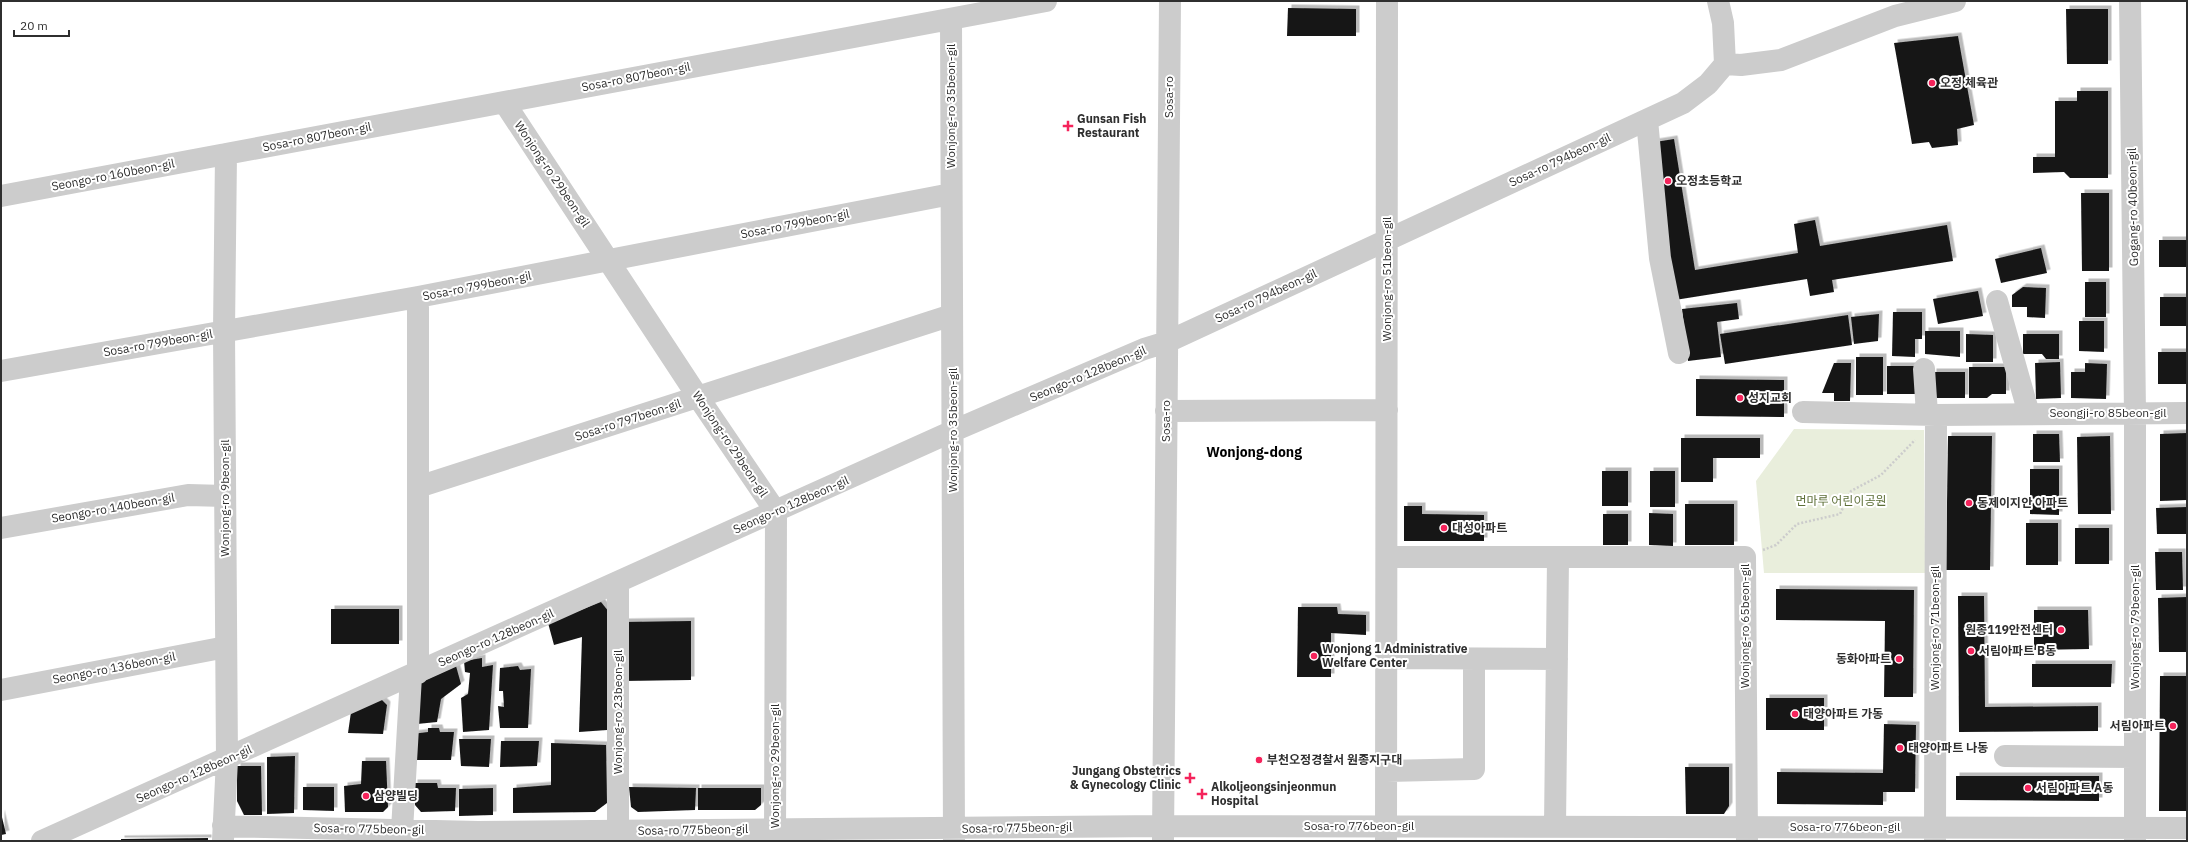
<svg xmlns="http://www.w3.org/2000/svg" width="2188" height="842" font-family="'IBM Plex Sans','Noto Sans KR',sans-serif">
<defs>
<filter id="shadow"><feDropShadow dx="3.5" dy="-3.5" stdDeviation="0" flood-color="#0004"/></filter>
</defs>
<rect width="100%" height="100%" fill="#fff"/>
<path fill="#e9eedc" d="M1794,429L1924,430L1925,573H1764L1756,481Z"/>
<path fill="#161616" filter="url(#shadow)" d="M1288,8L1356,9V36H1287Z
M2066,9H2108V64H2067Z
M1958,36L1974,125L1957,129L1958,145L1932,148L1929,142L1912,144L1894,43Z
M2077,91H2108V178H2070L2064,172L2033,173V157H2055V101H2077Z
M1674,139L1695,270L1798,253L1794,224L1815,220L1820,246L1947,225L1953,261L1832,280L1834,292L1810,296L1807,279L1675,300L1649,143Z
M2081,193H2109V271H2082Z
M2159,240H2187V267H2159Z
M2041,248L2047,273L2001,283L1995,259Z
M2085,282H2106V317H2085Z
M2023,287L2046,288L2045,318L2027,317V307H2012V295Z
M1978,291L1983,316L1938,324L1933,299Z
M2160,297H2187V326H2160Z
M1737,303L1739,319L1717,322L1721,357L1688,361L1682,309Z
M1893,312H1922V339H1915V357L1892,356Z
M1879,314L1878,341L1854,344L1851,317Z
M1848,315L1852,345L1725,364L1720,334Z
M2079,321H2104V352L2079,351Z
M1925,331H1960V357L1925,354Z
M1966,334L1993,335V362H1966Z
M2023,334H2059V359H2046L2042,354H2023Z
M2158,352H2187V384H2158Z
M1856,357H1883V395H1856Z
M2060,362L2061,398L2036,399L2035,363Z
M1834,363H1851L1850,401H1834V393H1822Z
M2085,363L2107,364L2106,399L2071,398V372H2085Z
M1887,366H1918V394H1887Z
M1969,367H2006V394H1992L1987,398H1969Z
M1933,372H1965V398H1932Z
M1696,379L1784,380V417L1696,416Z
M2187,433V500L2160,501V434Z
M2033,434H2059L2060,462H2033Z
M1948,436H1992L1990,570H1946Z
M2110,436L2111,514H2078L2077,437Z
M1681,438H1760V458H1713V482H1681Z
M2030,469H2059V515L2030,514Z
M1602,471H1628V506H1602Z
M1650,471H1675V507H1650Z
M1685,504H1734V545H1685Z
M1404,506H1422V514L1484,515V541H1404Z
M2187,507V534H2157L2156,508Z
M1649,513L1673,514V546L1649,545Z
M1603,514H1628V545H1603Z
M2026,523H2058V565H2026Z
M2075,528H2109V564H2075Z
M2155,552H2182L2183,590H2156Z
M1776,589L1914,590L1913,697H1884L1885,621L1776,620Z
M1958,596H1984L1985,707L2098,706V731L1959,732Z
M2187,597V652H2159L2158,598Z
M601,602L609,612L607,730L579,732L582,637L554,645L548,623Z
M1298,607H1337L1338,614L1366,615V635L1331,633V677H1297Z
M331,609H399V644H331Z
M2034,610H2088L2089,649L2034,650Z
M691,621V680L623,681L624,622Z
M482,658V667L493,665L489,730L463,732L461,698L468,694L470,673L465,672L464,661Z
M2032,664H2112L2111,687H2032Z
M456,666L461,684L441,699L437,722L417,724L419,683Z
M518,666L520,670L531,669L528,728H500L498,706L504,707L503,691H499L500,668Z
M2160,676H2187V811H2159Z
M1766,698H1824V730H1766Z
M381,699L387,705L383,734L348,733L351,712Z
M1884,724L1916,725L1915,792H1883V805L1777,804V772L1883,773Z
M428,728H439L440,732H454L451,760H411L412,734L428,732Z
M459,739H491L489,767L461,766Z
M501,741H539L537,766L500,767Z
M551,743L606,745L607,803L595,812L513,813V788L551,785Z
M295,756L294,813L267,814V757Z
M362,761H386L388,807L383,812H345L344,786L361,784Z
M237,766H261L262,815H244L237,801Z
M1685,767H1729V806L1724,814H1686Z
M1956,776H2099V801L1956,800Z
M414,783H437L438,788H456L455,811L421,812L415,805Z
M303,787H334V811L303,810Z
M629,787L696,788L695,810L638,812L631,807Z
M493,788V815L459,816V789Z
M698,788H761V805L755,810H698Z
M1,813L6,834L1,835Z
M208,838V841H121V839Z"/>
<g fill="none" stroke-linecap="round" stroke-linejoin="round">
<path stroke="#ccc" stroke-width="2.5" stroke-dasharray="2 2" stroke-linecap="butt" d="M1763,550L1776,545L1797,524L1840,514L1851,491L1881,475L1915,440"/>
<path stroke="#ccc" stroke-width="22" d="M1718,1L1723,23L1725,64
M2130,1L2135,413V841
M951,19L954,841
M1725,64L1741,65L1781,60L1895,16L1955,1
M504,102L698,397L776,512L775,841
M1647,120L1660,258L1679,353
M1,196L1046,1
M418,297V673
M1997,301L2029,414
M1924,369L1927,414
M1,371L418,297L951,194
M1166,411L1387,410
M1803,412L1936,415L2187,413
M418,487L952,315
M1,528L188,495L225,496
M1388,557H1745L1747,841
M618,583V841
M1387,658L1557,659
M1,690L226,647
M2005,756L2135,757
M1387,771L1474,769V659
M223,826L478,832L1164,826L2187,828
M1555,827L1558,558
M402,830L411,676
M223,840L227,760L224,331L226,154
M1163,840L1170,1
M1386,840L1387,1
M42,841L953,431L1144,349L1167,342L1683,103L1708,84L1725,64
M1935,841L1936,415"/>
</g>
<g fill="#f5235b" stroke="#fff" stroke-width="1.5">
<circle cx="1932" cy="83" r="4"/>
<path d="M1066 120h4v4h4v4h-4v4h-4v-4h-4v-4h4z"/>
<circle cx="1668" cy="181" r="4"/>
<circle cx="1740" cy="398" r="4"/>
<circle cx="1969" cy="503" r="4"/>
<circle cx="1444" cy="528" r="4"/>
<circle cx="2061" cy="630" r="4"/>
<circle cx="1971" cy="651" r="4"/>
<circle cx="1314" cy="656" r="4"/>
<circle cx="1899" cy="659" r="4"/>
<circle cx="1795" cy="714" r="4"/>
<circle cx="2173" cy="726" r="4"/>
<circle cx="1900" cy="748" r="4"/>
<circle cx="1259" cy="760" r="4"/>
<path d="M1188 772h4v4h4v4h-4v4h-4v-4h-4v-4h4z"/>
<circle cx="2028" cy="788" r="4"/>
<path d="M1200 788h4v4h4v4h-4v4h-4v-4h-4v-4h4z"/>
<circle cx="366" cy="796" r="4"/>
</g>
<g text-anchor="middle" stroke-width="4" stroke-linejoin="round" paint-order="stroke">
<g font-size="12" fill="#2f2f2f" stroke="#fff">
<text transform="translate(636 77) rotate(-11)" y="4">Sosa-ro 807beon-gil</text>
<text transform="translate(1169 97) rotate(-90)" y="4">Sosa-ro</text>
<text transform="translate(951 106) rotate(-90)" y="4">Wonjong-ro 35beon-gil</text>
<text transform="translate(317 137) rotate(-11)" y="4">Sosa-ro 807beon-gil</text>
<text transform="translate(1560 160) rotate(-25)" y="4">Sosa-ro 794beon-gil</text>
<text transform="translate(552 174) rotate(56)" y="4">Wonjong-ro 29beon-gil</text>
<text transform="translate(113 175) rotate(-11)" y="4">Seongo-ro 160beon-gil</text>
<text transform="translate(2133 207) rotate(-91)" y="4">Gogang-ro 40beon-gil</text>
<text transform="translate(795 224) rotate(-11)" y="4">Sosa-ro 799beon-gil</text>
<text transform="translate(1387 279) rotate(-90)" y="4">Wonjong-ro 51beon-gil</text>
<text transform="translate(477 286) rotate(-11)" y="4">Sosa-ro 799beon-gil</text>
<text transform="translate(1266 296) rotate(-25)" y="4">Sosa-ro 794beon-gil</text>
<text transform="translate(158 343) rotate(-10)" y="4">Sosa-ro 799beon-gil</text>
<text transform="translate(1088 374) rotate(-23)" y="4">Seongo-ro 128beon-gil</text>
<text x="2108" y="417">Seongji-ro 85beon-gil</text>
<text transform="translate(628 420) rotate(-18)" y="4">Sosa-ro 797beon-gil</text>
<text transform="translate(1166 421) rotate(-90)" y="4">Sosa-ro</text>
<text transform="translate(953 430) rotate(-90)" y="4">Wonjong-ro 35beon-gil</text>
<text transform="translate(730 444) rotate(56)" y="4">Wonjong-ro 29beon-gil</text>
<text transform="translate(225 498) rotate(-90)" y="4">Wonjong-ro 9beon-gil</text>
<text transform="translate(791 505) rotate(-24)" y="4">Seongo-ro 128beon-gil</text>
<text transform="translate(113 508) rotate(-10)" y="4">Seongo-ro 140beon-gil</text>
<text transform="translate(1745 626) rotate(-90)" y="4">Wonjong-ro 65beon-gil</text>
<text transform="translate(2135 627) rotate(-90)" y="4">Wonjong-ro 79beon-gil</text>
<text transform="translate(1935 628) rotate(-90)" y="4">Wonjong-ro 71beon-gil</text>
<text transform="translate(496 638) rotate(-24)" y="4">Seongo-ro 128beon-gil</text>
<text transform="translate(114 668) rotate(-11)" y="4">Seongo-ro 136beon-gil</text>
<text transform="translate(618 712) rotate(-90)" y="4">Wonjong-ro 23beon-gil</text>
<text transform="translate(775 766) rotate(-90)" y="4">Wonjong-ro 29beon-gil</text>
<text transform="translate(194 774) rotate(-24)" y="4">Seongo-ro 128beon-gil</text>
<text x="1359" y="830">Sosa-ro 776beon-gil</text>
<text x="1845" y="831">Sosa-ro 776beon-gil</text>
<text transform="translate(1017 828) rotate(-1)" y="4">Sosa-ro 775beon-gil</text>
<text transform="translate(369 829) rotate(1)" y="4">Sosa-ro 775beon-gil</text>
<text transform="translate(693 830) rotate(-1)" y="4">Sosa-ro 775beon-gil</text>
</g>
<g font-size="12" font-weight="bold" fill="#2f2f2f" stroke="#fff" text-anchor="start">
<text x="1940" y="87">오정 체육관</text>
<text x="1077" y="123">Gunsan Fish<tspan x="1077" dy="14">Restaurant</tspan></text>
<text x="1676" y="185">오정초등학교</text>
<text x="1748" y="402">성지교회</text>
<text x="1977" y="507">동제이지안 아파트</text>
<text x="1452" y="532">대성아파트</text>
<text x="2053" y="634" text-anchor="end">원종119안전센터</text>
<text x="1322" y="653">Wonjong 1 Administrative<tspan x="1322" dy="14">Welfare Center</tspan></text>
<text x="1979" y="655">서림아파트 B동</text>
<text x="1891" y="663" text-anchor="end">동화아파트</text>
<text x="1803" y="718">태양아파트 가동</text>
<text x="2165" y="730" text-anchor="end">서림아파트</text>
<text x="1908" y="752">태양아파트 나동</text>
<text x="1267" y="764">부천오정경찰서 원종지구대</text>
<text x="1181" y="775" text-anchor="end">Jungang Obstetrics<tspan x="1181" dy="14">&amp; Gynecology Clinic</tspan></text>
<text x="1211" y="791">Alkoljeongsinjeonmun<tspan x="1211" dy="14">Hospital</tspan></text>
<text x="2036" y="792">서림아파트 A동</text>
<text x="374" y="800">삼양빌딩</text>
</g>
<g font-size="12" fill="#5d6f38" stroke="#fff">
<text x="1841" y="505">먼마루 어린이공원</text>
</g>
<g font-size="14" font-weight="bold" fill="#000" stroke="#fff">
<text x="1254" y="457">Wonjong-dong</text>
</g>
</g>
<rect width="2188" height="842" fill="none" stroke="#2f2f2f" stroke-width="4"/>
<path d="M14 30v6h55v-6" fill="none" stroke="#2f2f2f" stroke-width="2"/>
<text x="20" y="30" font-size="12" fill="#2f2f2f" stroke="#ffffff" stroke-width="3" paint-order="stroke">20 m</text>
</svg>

☆ ☆ ☆ ☆ ☆ ☆ ☆

-- ABOUT THIS TASK --
Above this task is a listing. Restate, word for word and with nothing added, the lines from the one with "M551,743L606,745L607,803L595,812L513,813V788L551,785Z" through the one with "M2005,756L2135,757".

-- SOLUTION TO THIS TASK --
M551,743L606,745L607,803L595,812L513,813V788L551,785Z
M295,756L294,813L267,814V757Z
M362,761H386L388,807L383,812H345L344,786L361,784Z
M237,766H261L262,815H244L237,801Z
M1685,767H1729V806L1724,814H1686Z
M1956,776H2099V801L1956,800Z
M414,783H437L438,788H456L455,811L421,812L415,805Z
M303,787H334V811L303,810Z
M629,787L696,788L695,810L638,812L631,807Z
M493,788V815L459,816V789Z
M698,788H761V805L755,810H698Z
M1,813L6,834L1,835Z
M208,838V841H121V839Z"/>
<g fill="none" stroke-linecap="round" stroke-linejoin="round">
<path stroke="#ccc" stroke-width="2.5" stroke-dasharray="2 2" stroke-linecap="butt" d="M1763,550L1776,545L1797,524L1840,514L1851,491L1881,475L1915,440"/>
<path stroke="#ccc" stroke-width="22" d="M1718,1L1723,23L1725,64
M2130,1L2135,413V841
M951,19L954,841
M1725,64L1741,65L1781,60L1895,16L1955,1
M504,102L698,397L776,512L775,841
M1647,120L1660,258L1679,353
M1,196L1046,1
M418,297V673
M1997,301L2029,414
M1924,369L1927,414
M1,371L418,297L951,194
M1166,411L1387,410
M1803,412L1936,415L2187,413
M418,487L952,315
M1,528L188,495L225,496
M1388,557H1745L1747,841
M618,583V841
M1387,658L1557,659
M1,690L226,647
M2005,756L2135,757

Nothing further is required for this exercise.